- **TASK ITEM**
Work through the entries that follow and state how many lines contain the word "elaborar". Only the number is wanted.

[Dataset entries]
# # # # # # #

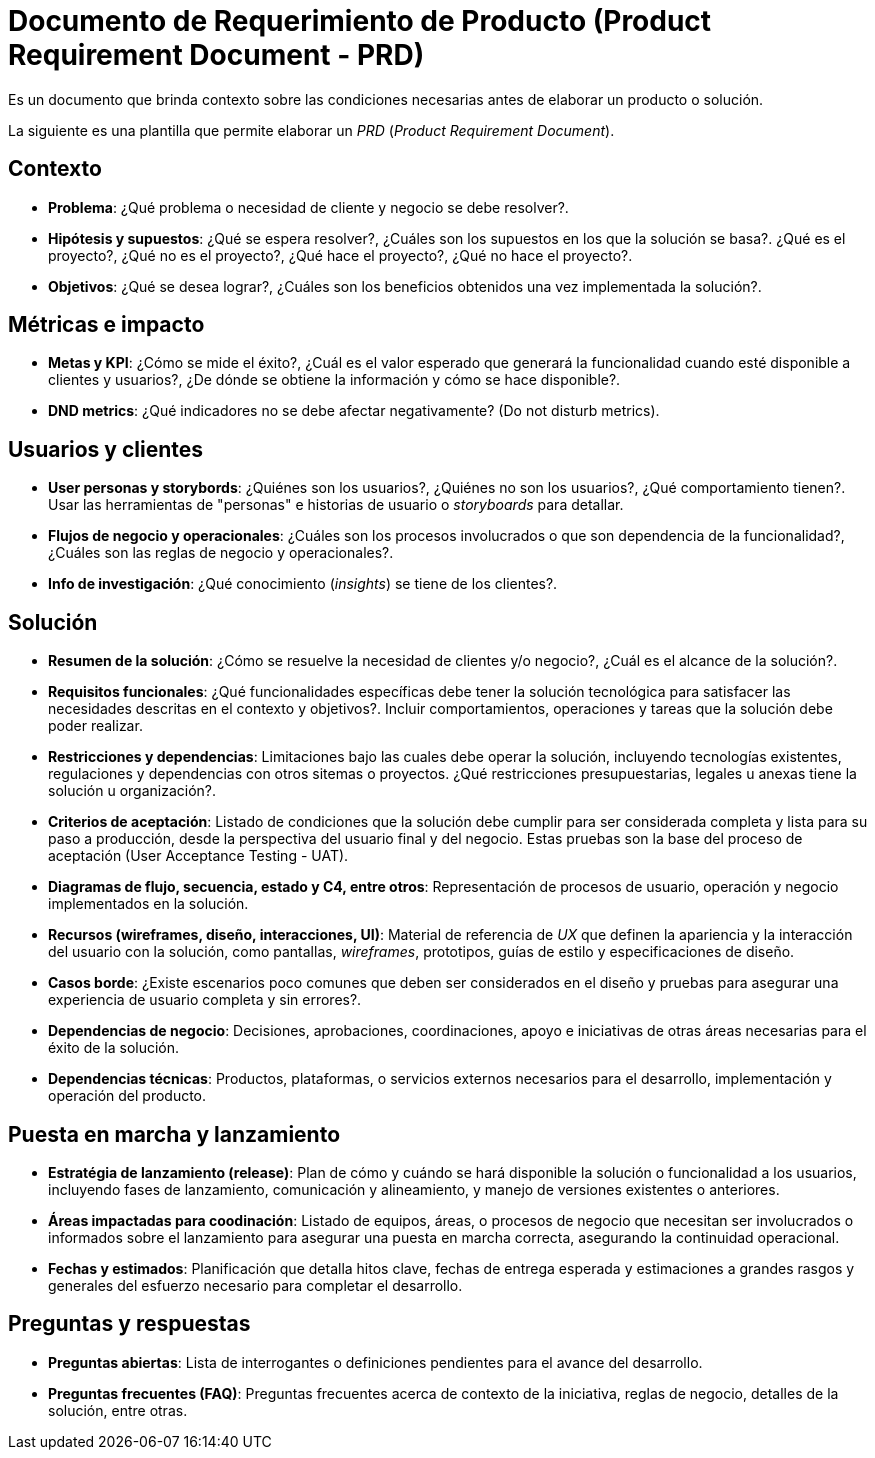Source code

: = Documento de Requerimiento de Producto (Product Requirement Document - PRD)

Es un documento que brinda contexto sobre las condiciones necesarias antes de elaborar un producto o solución.

La siguiente es una plantilla que permite elaborar un _PRD_ (_Product Requirement Document_).

== Contexto

- *Problema*: ¿Qué problema o necesidad de cliente y negocio se debe resolver?.
- *Hipótesis y supuestos*: ¿Qué se espera resolver?, ¿Cuáles son los supuestos en los que la solución se basa?. ¿Qué es el proyecto?, ¿Qué no es el proyecto?, ¿Qué hace el proyecto?, ¿Qué no hace el proyecto?.
- *Objetivos*: ¿Qué se desea lograr?, ¿Cuáles son los beneficios obtenidos una vez implementada la solución?.

== Métricas e impacto

- *Metas y KPI*: ¿Cómo se mide el éxito?, ¿Cuál es el valor esperado que generará la funcionalidad cuando esté disponible a clientes y usuarios?, ¿De dónde se obtiene la información y cómo se hace disponible?.
- *DND metrics*: ¿Qué indicadores no se debe afectar negativamente? (Do not disturb metrics).

== Usuarios y clientes

- *User personas y storybords*: ¿Quiénes son los usuarios?, ¿Quiénes no son los usuarios?, ¿Qué comportamiento tienen?. Usar las herramientas de "personas" e historias de usuario o _storyboards_ para detallar.
- *Flujos de negocio y operacionales*: ¿Cuáles son los procesos involucrados o que son dependencia de la funcionalidad?, ¿Cuáles son las reglas de negocio y operacionales?.
- *Info de investigación*: ¿Qué conocimiento (_insights_) se tiene de los clientes?.

== Solución

- *Resumen de la solución*: ¿Cómo se resuelve la necesidad de clientes y/o negocio?, ¿Cuál es el alcance de la solución?.
- *Requisitos funcionales*: ¿Qué funcionalidades específicas debe tener la solución tecnológica para satisfacer las necesidades descritas en el contexto y objetivos?. Incluir comportamientos, operaciones y tareas que la solución debe poder realizar.
- *Restricciones y dependencias*: Limitaciones bajo las cuales debe operar la solución, incluyendo tecnologías existentes, regulaciones y dependencias con otros sitemas o proyectos. ¿Qué restricciones presupuestarias, legales u anexas tiene la solución u organización?.
- *Criterios de aceptación*: Listado de condiciones que la solución debe cumplir para ser considerada completa y lista para su paso a producción, desde la perspectiva del usuario final y del negocio. Estas pruebas son la base del proceso de aceptación (User Acceptance Testing - UAT).
- *Diagramas de flujo, secuencia, estado y C4, entre otros*: Representación de procesos de usuario, operación y negocio implementados en la solución.
- *Recursos (wireframes, diseño, interacciones, UI)*: Material de referencia de _UX_ que definen la apariencia y la interacción del usuario con la solución, como pantallas, _wireframes_, prototipos, guías de estilo y especificaciones de diseño.
- *Casos borde*: ¿Existe escenarios poco comunes que deben ser considerados en el diseño y pruebas para asegurar una experiencia de usuario completa y sin errores?.
- *Dependencias de negocio*: Decisiones, aprobaciones, coordinaciones, apoyo e iniciativas de otras áreas necesarias para el éxito de la solución.
- *Dependencias técnicas*: Productos, plataformas, o servicios externos necesarios para el desarrollo, implementación y operación del producto.

== Puesta en marcha y lanzamiento

- *Estratégia de lanzamiento (release)*: Plan de cómo y cuándo se hará disponible la solución o funcionalidad a los usuarios, incluyendo fases de lanzamiento, comunicación y alineamiento, y manejo de versiones existentes o anteriores.
- *Áreas impactadas para coodinación*: Listado de equipos, áreas, o procesos de negocio que necesitan ser involucrados o informados sobre el lanzamiento para asegurar una puesta en marcha correcta, asegurando la continuidad operacional.
- *Fechas y estimados*: Planificación que detalla hitos clave, fechas de entrega esperada y estimaciones a grandes rasgos y generales del esfuerzo necesario para completar el desarrollo.

== Preguntas y respuestas

- *Preguntas abiertas*: Lista de interrogantes o definiciones pendientes para el avance del desarrollo.
- *Preguntas frecuentes (FAQ)*: Preguntas frecuentes acerca de contexto de la iniciativa, reglas de negocio, detalles de la solución, entre otras.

# # # # # # #

- **TASK RESPONSE**
2